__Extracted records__
::::
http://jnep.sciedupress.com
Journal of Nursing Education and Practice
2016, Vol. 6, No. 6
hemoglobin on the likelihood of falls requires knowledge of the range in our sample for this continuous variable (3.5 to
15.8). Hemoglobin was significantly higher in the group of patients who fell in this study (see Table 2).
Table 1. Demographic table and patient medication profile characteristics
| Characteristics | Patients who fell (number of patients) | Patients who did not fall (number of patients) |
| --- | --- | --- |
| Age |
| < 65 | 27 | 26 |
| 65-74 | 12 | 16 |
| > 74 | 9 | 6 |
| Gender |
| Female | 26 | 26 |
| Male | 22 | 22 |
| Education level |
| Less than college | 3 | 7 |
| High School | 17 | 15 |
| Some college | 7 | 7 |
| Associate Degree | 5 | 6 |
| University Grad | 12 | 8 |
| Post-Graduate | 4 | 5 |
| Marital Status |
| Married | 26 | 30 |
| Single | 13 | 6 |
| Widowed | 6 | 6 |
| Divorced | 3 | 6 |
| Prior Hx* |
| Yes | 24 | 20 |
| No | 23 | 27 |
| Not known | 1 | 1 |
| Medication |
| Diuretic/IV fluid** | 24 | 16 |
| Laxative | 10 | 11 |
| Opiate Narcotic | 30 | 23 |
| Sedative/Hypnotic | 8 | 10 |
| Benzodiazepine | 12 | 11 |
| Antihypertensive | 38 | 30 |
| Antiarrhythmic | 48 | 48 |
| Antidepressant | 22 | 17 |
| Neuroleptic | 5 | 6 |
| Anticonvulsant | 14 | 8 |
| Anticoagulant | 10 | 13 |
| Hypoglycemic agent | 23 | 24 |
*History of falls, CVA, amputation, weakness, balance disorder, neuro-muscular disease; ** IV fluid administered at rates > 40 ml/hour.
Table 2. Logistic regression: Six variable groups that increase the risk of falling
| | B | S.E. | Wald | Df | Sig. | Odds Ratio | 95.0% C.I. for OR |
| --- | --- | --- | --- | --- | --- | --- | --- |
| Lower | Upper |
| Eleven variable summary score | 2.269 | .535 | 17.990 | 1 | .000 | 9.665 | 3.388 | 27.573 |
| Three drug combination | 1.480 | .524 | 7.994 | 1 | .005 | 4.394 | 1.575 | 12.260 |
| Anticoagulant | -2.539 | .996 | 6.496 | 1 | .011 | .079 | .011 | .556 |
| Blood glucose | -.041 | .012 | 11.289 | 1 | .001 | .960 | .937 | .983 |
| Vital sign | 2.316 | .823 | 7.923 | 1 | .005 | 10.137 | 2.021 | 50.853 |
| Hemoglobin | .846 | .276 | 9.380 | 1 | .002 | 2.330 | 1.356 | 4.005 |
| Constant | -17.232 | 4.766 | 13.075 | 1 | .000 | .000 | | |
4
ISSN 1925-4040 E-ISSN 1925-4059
::::
Only the count belongs in your answer, so please work out how many lines of the data contain "fell".

__Written answer__
2